“We’re inside of the museum at the Mount Independence State Historic Site (in Orwell),” Mike Hoey said. “And people can probably figure out from what’s immediately behind us what exactly brings us here this week.”

“Absolutely, Mike,” Vermont Historical Society executive director Steve Perkins said. “I mean, we always talk about sites and we talk about things, but really it’s about the people. So, we’ve been talking a lot about Mount Independence from an archaeological standpoint and a geographic standpoint, but today, we’re going to talk about the people. Site administrator Elsa Gilbertson and site interpreter Mike Blakeslee are both going to join us.”

“This was the front line of a major theater of war,” Perkins said. “You are dressed as the average militiaman.”

“So, I’m wearing the linen clothes that I would normally wear at home because a lot of the soldiers weren’t issued uniforms at this point (in 1776 and 1777),” Blakeslee said. “They were walking from Connecticut and New Hampshire to come here to fight.”

“You’re going to tell us about a few other people that maybe some of our viewers would have heard about,” Perkins noted.

“You’ve already heard about Col. (Jeduathan) Baldwin. And (there was also Tadeusz) Kościuszko, who was a Czechoslovakian, I believe, officer — it was part of Poland back then — who came as a construction engineer and helped lay out with Baldwin all of the batteries around here,” Blakeslee continued. “The average soldier was the one who ended up digging the ditches and laying the stones. Benedict Arnold (was stationed here and at this point) was a hero. Everybody liked Benedict Arnold.
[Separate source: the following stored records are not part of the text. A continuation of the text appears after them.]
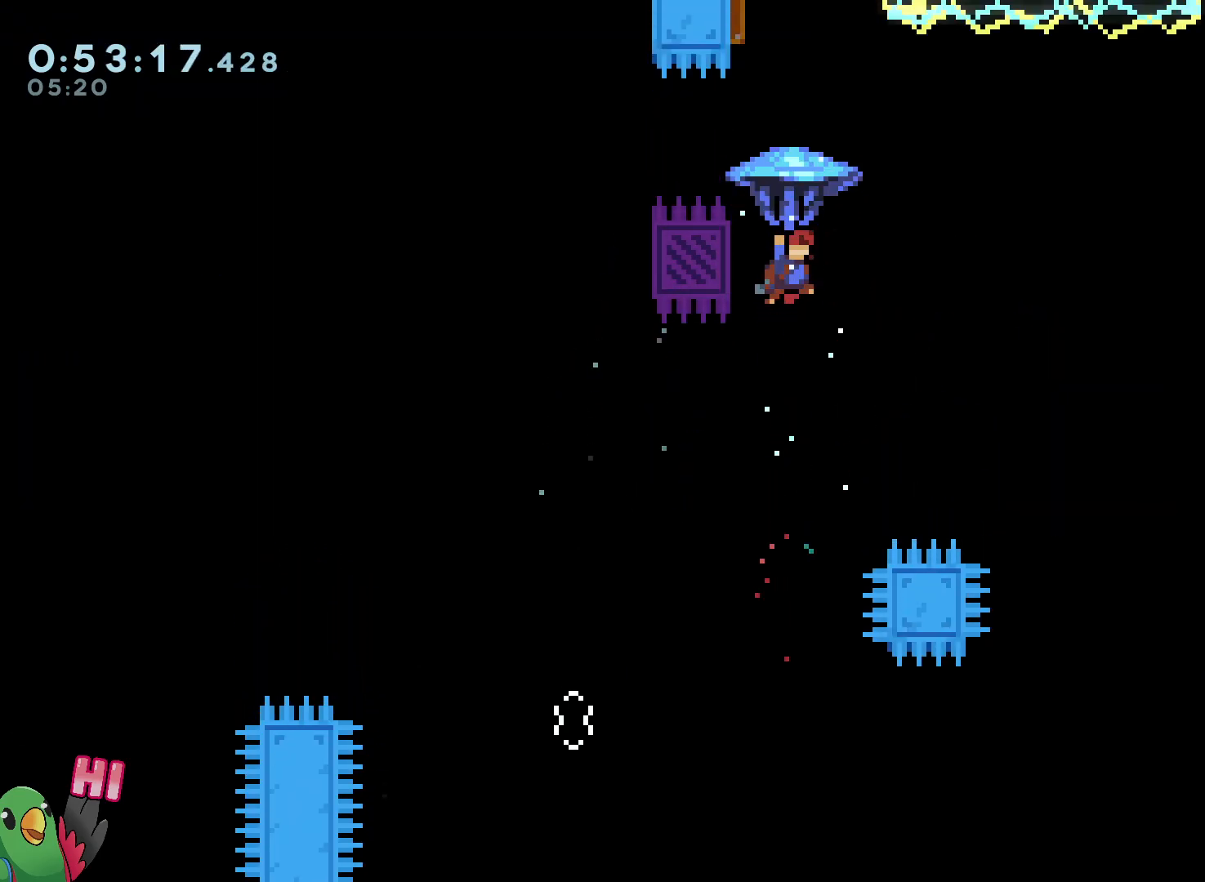
{"dt_ms": 500, "buttons": ["R1"], "left_stick": "up-left", "right_stick": "center", "events": [[67, "L1", "down"], [83, "left_stick", "up-left"], [183, "L1", "up"], [183, "left_stick", "center"], [333, "left_stick", "up-left"], [400, "B", "up"]]}
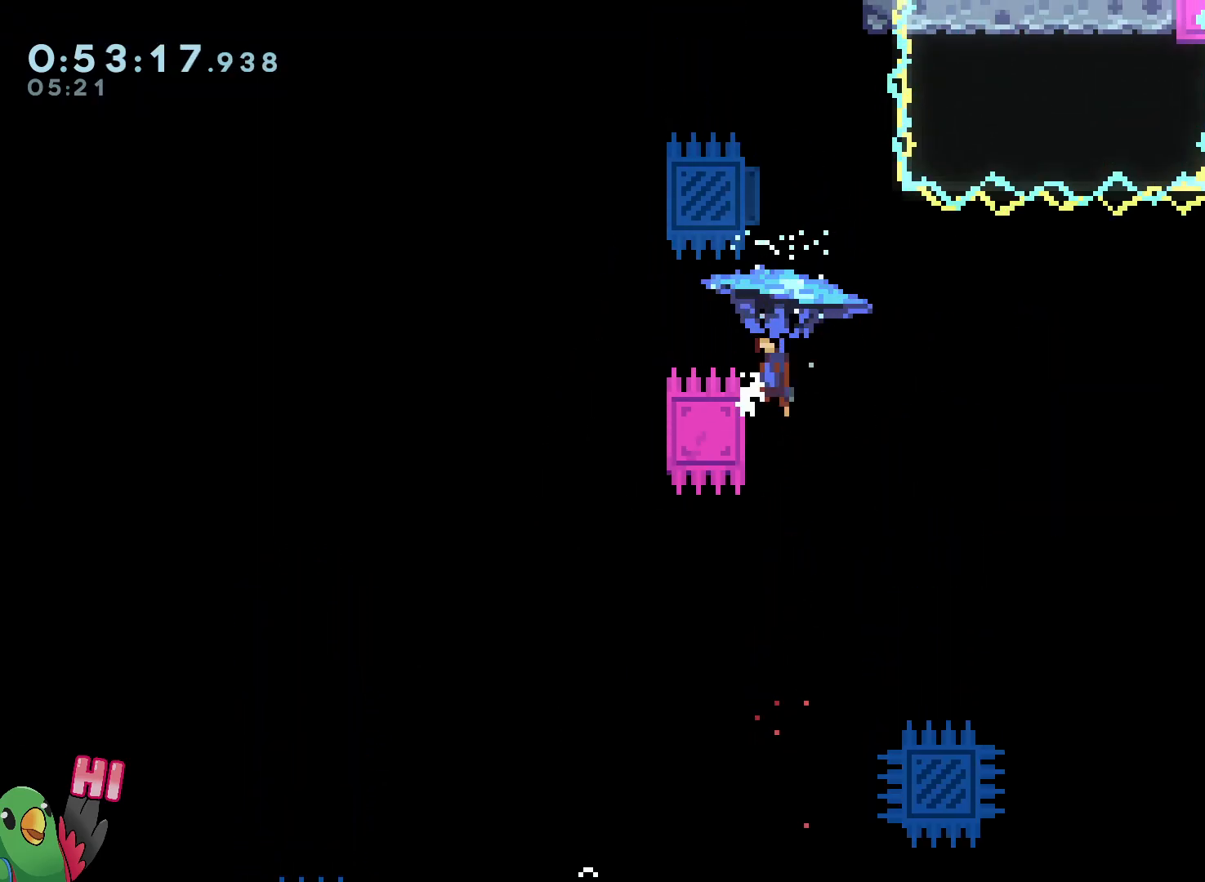
{"dt_ms": 500, "buttons": ["B"], "left_stick": "up-left", "right_stick": "center", "events": [[33, "B", "down"], [250, "L1", "down"], [367, "L1", "up"], [500, "R1", "up"]]}
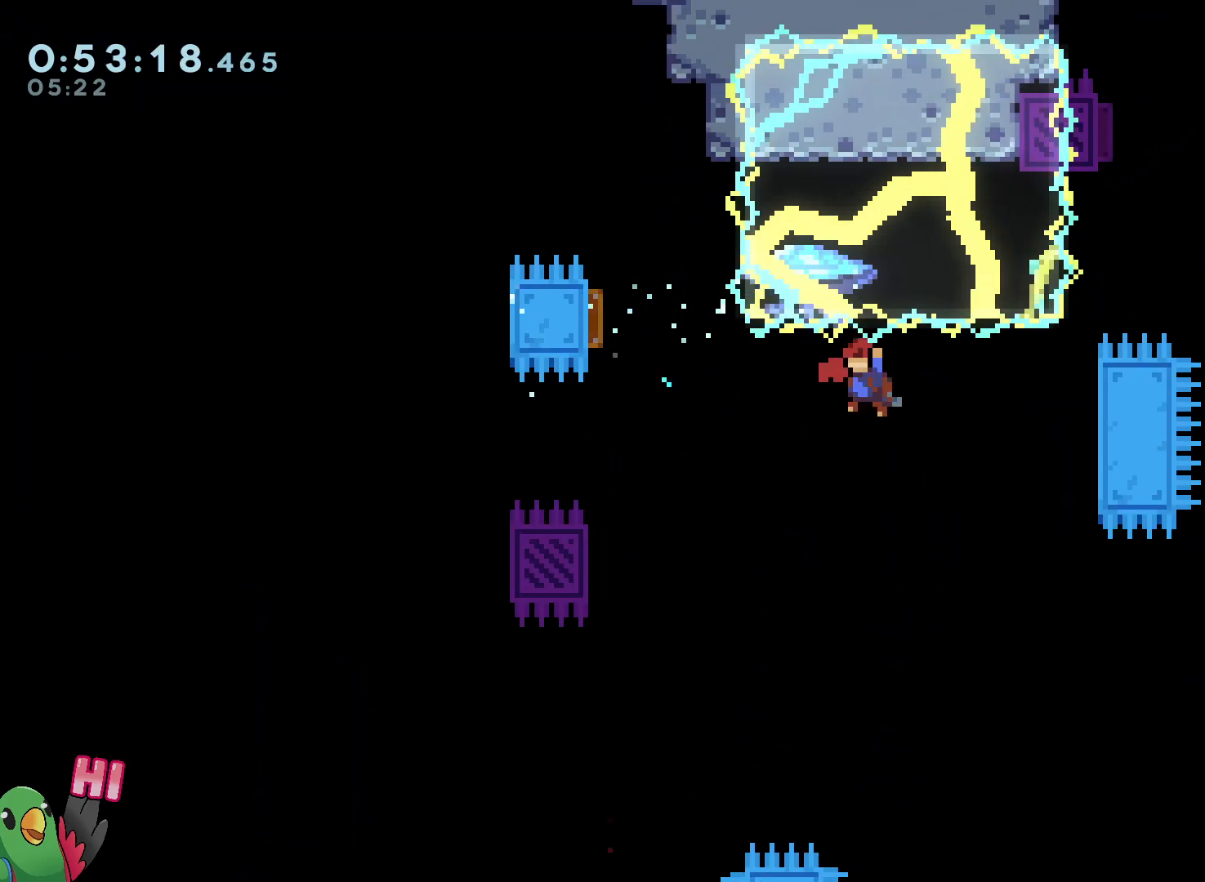
{"dt_ms": 500, "buttons": ["R1"], "left_stick": "up-right", "right_stick": "center"}
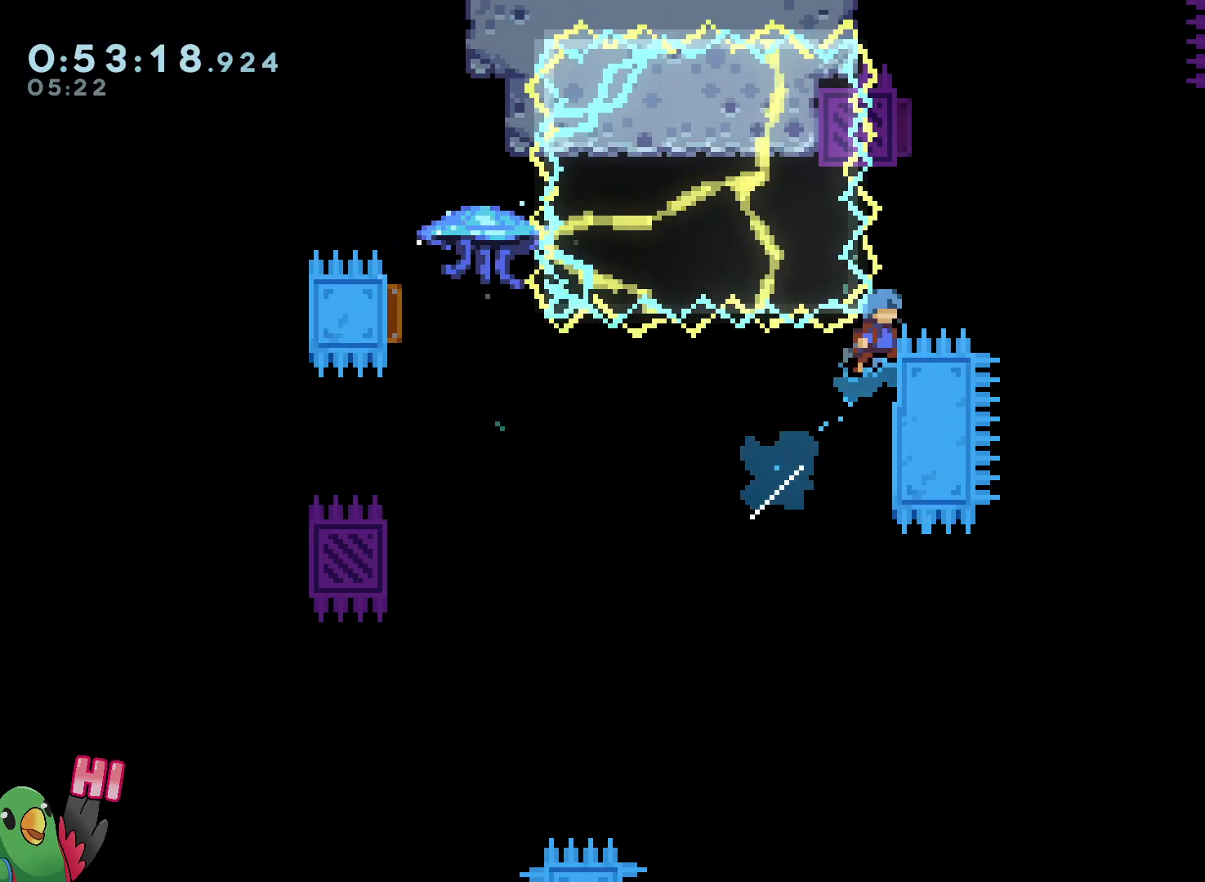
{"dt_ms": 500, "buttons": ["B", "R1"], "left_stick": "right", "right_stick": "center", "events": [[50, "left_stick", "center"], [333, "B", "down"], [467, "left_stick", "right"]]}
“Some of the Southern officers, when they came up, noticed that African Americans and Blacks were integrated fully into the militia regiments, and they were appalled by that — people like Lemuel Haynes, the first African American to be granted a preaching license (who) ended up in West Rutland for a period of time.”

“Elsa, you’ve pointed out to us this particularly interesting artifact,” Hoey said. “What is it, who carried it and why is it important?”

“This is a powder horn that was carried by David Ruscoe,” Gilbertson replied. “He had been taken prisoner with his unit up in Canada at (the Battle of) the Cedars. Benedict Arnold arranged for their release, so they made their way down here.

“A powder horn is a really interesting artifact because it’s useful to carry the powder for your weapon, but also, you mostly only find these in places where soldiers are stationed for a long period of time. Because it’s their home, right? So then, he had this, and it’s got many details about Mount Independence (engraved on it), like the picket fence and the horseshoe battery and more, and it just shows something about the more ordinary people who were here.”

“Labor Day weekend, here, we have an event called Soldiers Atop The Mount where several Revolutionary War (re-enactor) units actually come up and stay in the actual positions that their units stayed in on the Mount,” Blakeslee continued. “And on Saturday, we have a walk around where they’re welcome to come and talk to people in different places. We have a doctor positioned by the hospital. We have soldiers by the different gun batteries.”

“And if you can’t make it during these specific events, you can always visit the museum here — and year-round, you can walk the trails,” Perkins concluded.